A Look Into The Hard Drive's Future

Philosophies and Production Details

Seagate is the only hard drive manufacturer that offers hard drives in all product categories. The Barracudas target the 3.5” desktop mainstream, the Cheetah is the 3.5” offering for servers, Momentus 2.5” aims for notebooks and the Savvio 2.5” are for servers. The DB, SV and LD series are drives for consumer applications. And there is a 1.8” drive called Lyrion, which might not get a successor. Only few years ago, Seagate acquired Maxtor, which helped it become the market leader, while others, such as Samsung and WD, are gaining ground.

Western Digital is more conservative, as it focuses on niches, but moves carefully and strategically within conventional form factors. As a consequence, WD doesn’t want to deal with any drives at 1.8” or smaller sizes. It has been a major player in the 3.5” space and it went into the 2.5” arena, but it typically isn’t first to market when it comes to introducing new technologies such as perpendicular magnetic recording (PMR). Its efforts went into the Scorpio 2.5” mobile drive series and the new entry-level server 2.5” VelociRaptor, which helped to both increase market share and gross margin. The Green Power series also was the first of its kind and WD is expected to re-enter the enterprise market soon.

Hitachi had offered drives for all important markets, but it pulled out of the 1.8” sector. Deskstar is its 3.5” family, while Ultrastar is the name of the 3.5” and 2.5” server drives. You’ll find mobile 2.5” drives under the Travelstar brand and consumer drives are called Cinemastar. Endurastar is a 2.5” line for applications requiring better robustness. Hitachi and Seagate are the only two manufacturers that build all components on their own.

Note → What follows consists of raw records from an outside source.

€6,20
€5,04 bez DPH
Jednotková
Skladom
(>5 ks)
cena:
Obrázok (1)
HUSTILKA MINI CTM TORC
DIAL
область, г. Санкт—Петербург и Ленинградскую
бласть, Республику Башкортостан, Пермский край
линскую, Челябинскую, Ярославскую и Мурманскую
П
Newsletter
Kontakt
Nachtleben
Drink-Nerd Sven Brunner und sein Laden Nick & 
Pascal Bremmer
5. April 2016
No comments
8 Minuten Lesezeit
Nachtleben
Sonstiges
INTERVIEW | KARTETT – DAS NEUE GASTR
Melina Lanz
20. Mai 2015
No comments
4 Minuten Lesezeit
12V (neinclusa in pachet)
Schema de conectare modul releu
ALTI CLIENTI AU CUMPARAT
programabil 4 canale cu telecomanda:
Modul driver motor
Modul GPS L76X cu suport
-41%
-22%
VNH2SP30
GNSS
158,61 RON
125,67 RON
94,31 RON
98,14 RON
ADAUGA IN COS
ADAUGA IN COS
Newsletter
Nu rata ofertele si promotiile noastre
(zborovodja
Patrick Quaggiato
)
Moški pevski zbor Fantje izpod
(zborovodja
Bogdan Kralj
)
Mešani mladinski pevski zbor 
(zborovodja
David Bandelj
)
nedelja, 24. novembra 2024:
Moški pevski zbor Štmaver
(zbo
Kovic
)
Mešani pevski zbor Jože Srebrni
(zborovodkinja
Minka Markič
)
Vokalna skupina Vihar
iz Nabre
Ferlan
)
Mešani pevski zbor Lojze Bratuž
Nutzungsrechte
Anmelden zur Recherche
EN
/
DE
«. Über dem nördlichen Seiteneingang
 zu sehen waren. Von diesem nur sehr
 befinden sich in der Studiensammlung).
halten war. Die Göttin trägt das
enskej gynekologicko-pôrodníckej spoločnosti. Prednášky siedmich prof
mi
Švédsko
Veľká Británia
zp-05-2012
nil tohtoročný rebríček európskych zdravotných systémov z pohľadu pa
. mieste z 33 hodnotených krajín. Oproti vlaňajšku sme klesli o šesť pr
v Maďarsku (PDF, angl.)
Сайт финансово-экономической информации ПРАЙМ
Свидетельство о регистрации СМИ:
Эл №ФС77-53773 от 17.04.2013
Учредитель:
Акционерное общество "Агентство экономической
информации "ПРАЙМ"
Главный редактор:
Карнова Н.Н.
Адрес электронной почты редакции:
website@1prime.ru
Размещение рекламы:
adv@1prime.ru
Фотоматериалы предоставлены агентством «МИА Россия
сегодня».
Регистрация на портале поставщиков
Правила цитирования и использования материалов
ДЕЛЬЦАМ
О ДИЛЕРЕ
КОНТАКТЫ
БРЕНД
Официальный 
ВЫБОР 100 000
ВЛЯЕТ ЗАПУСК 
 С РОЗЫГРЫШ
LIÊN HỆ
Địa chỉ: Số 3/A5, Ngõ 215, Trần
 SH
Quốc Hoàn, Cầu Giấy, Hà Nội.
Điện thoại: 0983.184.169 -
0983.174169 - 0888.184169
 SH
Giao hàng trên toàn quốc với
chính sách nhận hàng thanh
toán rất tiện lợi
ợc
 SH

Samsung has made impressive steps, as it came from nowhere to position itself as a growing player right after Hitachi. It started with 3.5” drives and added 2.5” drives to its portfolio. Unlike the bigger players, Samsung is focusing on 1.8” and 1.3” drives as well. All drives are called Spinpoint, with the suffix determining the particular family: F1 represents the terabyte 3.5” drive, MP2 is the performance 2.5” notebook drive, etc.

Fujitsu pulled out of the 3.5” desktop market years ago, and has been focusing on 3.5” and 2.5” server drives, as well as 2.5” mobile drives. The firm is quick to release new mobile hard drives, but it stays away from niche solutions. Its product names are cryptic, though.

Toshiba does not offer any 3.5” drives and no server drives. Instead, the Japanese drive maker caters to mobile drives in the 2.5” and 1.8” sizes.

Who is Who: Who Builds Which Component?

Not all hard drive makers are created equal. Some of them build all components on their own and control the entire supply chain. Others only build some of the parts and hand over the designs to other vendors who provide the components. Seagate has full control of its component supply. Fujitsu and WD are close. Toshiba designs all parts, but has to purchase them from other suppliers. To our knowledge, Samsung is in the process of assuming better control of the process.

Editor’s Note: A reader named York correctly points out that Western Digital purchased Komag some time ago and is now able to manufacture its own drives. The purchase happened around the same time as Hitachi’s seminar, which explains the inaccuracy in its chart.